== Dataset entries

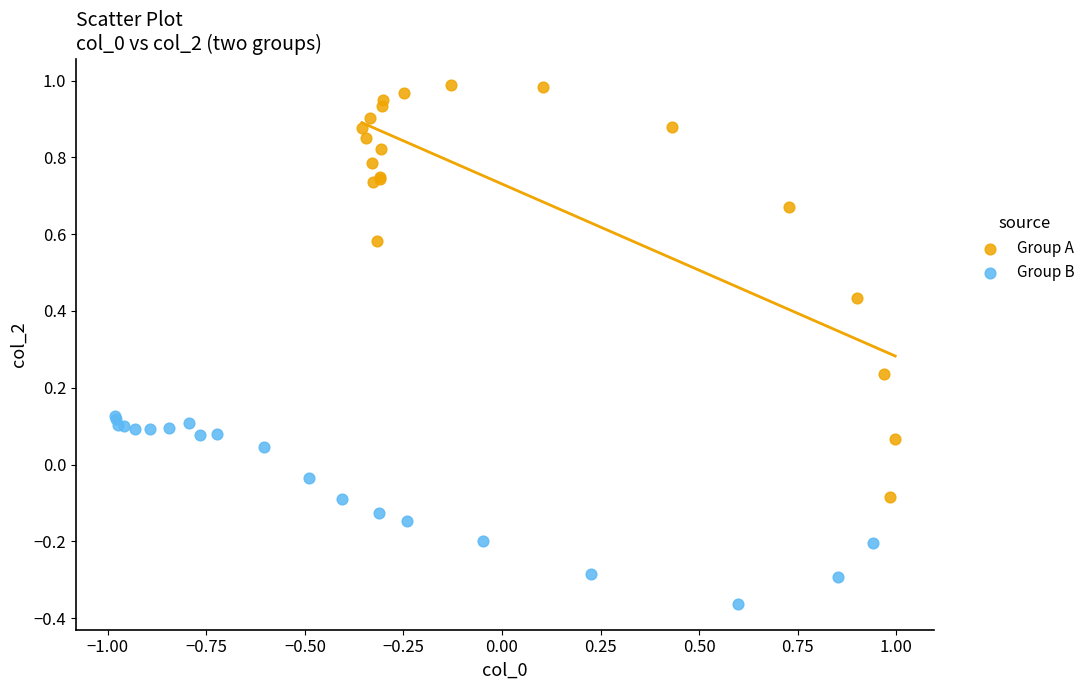

Which series has the largest Y range (max minus min)?

Group A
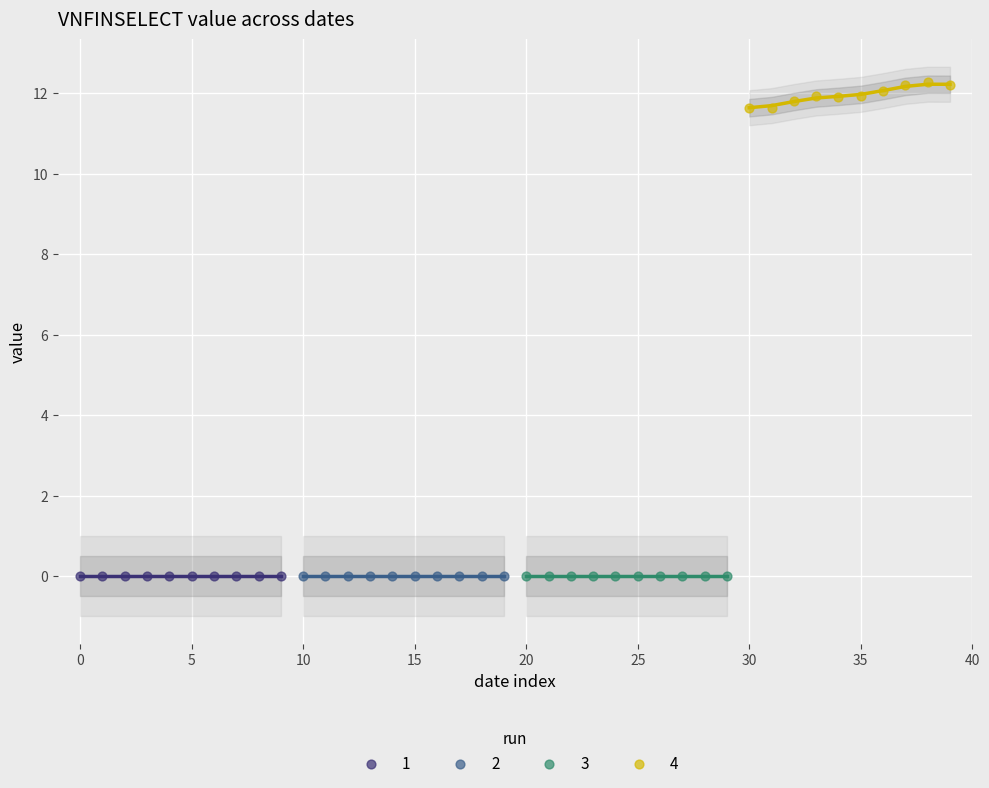

Which series contains the highest Y value?

4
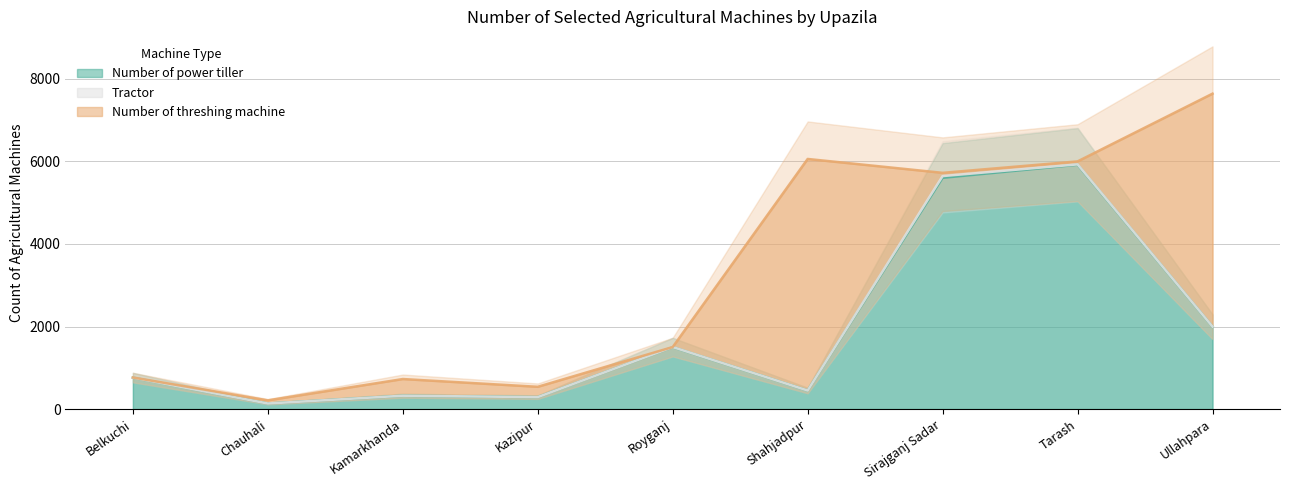

Between Kazipur and Tarash, which series saw the biggest shift?

Number of power tiller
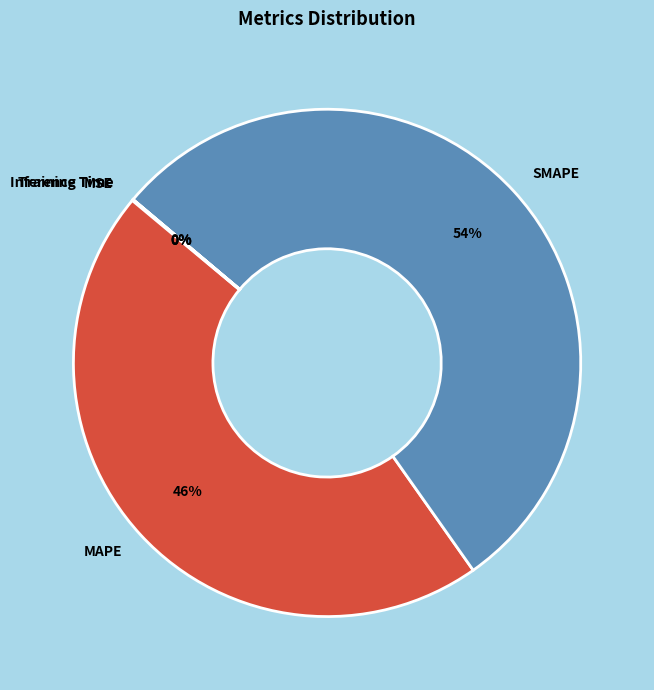

Which slice is the largest?

SMAPE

====

- **Brief**
Collect every line from the items above that contains the word "largest".

- **Output for this task**
Which series has the largest Y range (max minus min)?
Which slice is the largest?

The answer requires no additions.